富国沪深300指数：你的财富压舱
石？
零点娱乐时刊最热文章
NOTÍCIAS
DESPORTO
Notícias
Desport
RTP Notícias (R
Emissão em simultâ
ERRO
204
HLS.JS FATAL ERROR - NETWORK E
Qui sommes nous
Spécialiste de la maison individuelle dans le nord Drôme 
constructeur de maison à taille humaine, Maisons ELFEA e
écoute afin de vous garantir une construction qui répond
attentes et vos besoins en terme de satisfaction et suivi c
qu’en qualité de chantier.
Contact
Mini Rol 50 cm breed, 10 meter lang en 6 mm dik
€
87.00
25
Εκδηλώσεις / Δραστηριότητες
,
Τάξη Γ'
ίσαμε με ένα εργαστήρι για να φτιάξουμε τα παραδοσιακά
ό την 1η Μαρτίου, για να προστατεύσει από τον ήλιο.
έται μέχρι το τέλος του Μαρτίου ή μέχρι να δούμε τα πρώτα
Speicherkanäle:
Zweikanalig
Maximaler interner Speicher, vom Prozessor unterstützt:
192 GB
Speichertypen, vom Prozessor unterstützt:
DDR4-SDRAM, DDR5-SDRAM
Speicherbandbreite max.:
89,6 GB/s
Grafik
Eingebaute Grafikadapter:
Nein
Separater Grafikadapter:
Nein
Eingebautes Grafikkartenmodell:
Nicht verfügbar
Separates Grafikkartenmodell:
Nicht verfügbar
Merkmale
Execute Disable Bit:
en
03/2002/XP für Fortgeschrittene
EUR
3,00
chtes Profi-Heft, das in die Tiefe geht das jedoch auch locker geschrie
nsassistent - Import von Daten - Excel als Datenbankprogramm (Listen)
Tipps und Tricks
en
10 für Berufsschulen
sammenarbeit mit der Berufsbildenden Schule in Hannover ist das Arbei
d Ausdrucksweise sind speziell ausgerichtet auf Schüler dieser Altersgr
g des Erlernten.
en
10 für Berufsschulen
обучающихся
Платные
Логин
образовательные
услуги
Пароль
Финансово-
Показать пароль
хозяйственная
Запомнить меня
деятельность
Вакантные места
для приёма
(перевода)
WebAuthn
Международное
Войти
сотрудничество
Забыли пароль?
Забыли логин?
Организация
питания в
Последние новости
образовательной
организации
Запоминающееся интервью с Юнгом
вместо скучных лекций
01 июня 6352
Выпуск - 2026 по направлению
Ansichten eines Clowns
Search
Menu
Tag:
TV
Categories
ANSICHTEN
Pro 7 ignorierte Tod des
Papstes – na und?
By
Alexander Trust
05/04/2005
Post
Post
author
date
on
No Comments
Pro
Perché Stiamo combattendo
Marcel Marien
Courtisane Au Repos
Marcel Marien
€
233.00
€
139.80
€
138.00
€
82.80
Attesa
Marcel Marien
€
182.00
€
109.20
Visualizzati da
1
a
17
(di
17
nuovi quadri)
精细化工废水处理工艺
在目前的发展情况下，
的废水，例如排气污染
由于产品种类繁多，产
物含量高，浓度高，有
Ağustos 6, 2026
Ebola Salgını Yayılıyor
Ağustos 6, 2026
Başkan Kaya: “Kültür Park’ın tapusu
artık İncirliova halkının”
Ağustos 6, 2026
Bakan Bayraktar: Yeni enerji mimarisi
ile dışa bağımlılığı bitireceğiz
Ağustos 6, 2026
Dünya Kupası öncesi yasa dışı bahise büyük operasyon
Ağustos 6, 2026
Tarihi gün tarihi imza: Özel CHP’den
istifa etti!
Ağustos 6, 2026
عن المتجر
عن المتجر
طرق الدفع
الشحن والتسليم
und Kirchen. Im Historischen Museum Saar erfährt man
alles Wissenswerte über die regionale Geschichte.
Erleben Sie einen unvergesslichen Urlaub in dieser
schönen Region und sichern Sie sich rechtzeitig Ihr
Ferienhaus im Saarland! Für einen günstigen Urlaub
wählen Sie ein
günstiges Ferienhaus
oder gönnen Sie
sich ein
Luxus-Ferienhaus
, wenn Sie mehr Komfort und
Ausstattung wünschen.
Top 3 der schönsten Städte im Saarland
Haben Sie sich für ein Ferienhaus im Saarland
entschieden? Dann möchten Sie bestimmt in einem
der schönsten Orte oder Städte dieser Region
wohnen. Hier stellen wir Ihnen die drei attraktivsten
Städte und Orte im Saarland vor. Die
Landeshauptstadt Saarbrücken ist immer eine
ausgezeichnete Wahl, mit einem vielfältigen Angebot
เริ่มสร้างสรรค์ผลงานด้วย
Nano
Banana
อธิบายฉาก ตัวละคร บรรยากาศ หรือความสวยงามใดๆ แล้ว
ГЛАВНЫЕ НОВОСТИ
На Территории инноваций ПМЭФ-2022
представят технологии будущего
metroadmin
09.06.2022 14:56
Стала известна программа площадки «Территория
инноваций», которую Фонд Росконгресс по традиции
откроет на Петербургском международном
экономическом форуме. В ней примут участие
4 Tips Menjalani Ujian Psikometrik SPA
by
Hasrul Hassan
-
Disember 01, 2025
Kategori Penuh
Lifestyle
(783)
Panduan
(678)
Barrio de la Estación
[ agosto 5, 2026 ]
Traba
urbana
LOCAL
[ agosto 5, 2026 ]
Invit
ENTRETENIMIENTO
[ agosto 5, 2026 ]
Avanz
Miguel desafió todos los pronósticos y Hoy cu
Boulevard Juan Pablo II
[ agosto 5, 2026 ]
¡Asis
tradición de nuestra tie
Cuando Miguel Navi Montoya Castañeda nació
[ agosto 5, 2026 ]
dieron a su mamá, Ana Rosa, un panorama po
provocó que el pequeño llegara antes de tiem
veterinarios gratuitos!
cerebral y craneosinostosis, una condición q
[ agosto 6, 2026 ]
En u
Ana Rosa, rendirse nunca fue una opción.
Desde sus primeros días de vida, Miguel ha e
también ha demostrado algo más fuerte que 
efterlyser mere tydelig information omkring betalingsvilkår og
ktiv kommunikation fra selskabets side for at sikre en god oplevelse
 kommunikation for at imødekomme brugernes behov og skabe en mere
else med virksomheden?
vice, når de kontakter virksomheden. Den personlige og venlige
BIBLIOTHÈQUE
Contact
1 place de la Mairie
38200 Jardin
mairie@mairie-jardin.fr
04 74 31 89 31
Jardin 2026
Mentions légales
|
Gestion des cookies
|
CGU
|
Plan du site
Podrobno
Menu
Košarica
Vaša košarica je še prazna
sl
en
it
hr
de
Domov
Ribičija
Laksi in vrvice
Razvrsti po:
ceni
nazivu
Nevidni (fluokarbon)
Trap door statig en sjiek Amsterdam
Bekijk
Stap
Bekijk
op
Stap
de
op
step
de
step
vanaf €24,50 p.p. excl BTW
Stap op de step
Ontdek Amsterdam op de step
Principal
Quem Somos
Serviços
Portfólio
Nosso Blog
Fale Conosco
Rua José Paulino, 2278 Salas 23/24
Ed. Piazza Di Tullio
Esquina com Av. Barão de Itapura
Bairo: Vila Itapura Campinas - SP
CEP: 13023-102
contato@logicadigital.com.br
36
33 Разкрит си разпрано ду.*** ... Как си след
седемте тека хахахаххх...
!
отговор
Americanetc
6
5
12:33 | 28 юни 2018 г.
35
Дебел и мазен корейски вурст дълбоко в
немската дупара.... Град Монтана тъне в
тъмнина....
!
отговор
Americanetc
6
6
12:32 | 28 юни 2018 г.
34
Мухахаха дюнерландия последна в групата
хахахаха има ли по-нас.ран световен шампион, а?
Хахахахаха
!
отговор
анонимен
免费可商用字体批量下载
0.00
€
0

• Aim of the task
Lay out the lines from the first one up to and including the line with "nuovi quadri)" as a Markdown table with the columns Row and Line text, leaving out any blank lines.

• Result below
| Row | Line text |
|---|---|
| 1 | 富国沪深300指数：你的财富压舱 |
| 2 | 石？ |
| 3 | 零点娱乐时刊最热文章 |
| 4 | NOTÍCIAS |
| 5 | DESPORTO |
| 6 | Notícias |
| 7 | Desport |
| 8 | RTP Notícias (R |
| 9 | Emissão em simultâ |
| 10 | ERRO |
| 11 | 204 |
| 12 | HLS.JS FATAL ERROR - NETWORK E |
| 13 | Qui sommes nous |
| 14 | Spécialiste de la maison individuelle dans le nord Drôme  |
| 15 | constructeur de maison à taille humaine, Maisons ELFEA e |
| 16 | écoute afin de vous garantir une construction qui répond |
| 17 | attentes et vos besoins en terme de satisfaction et suivi c |
| 18 | qu’en qualité de chantier. |
| 19 | Contact |
| 20 | Mini Rol 50 cm breed, 10 meter lang en 6 mm dik |
| 21 | € |
| 22 | 87.00 |
| 23 | 25 |
| 24 | Εκδηλώσεις / Δραστηριότητες |
| 25 | , |
| 26 | Τάξη Γ' |
| 27 | ίσαμε με ένα εργαστήρι για να φτιάξουμε τα παραδοσιακά |
| 28 | ό την 1η Μαρτίου, για να προστατεύσει από τον ήλιο. |
| 29 | έται μέχρι το τέλος του Μαρτίου ή μέχρι να δούμε τα πρώτα |
| 30 | Speicherkanäle: |
| 31 | Zweikanalig |
| 32 | Maximaler interner Speicher, vom Prozessor unterstützt: |
| 33 | 192 GB |
| 34 | Speichertypen, vom Prozessor unterstützt: |
| 35 | DDR4-SDRAM, DDR5-SDRAM |
| 36 | Speicherbandbreite max.: |
| 37 | 89,6 GB/s |
| 38 | Grafik |
| 39 | Eingebaute Grafikadapter: |
| 40 | Nein |
| 41 | Separater Grafikadapter: |
| 42 | Nein |
| 43 | Eingebautes Grafikkartenmodell: |
| 44 | Nicht verfügbar |
| 45 | Separates Grafikkartenmodell: |
| 46 | Nicht verfügbar |
| 47 | Merkmale |
| 48 | Execute Disable Bit: |
| 49 | en |
| 50 | 03/2002/XP für Fortgeschrittene |
| 51 | EUR |
| 52 | 3,00 |
| 53 | chtes Profi-Heft, das in die Tiefe geht das jedoch auch locker geschrie |
| 54 | nsassistent - Import von Daten - Excel als Datenbankprogramm (Listen) |
| 55 | Tipps und Tricks |
| 56 | en |
| 57 | 10 für Berufsschulen |
| 58 | sammenarbeit mit der Berufsbildenden Schule in Hannover ist das Arbei |
| 59 | d Ausdrucksweise sind speziell ausgerichtet auf Schüler dieser Altersgr |
| 60 | g des Erlernten. |
| 61 | en |
| 62 | 10 für Berufsschulen |
| 63 | обучающихся |
| 64 | Платные |
| 65 | Логин |
| 66 | образовательные |
| 67 | услуги |
| 68 | Пароль |
| 69 | Финансово- |
| 70 | Показать пароль |
| 71 | хозяйственная |
| 72 | Запомнить меня |
| 73 | деятельность |
| 74 | Вакантные места |
| 75 | для приёма |
| 76 | (перевода) |
| 77 | WebAuthn |
| 78 | Международное |
| 79 | Войти |
| 80 | сотрудничество |
| 81 | Забыли пароль? |
| 82 | Забыли логин? |
| 83 | Организация |
| 84 | питания в |
| 85 | Последние новости |
| 86 | образовательной |
| 87 | организации |
| 88 | Запоминающееся интервью с Юнгом |
| 89 | вместо скучных лекций |
| 90 | 01 июня 6352 |
| 91 | Выпуск - 2026 по направлению |
| 92 | Ansichten eines Clowns |
| 93 | Search |
| 94 | Menu |
| 95 | Tag: |
| 96 | TV |
| 97 | Categories |
| 98 | ANSICHTEN |
| 99 | Pro 7 ignorierte Tod des |
| 100 | Papstes – na und? |
| 101 | By |
| 102 | Alexander Trust |
| 103 | 05/04/2005 |
| 104 | Post |
| 105 | Post |
| 106 | author |
| 107 | date |
| 108 | on |
| 109 | No Comments |
| 110 | Pro |
| 111 | Perché Stiamo combattendo |
| 112 | Marcel Marien |
| 113 | Courtisane Au Repos |
| 114 | Marcel Marien |
| 115 | € |
| 116 | 233.00 |
| 117 | € |
| 118 | 139.80 |
| 119 | € |
| 120 | 138.00 |
| 121 | € |
| 122 | 82.80 |
| 123 | Attesa |
| 124 | Marcel Marien |
| 125 | € |
| 126 | 182.00 |
| 127 | € |
| 128 | 109.20 |
| 129 | Visualizzati da |
| 130 | 1 |
| 131 | a |
| 132 | 17 |
| 133 | (di |
| 134 | 17 |
| 135 | nuovi quadri) |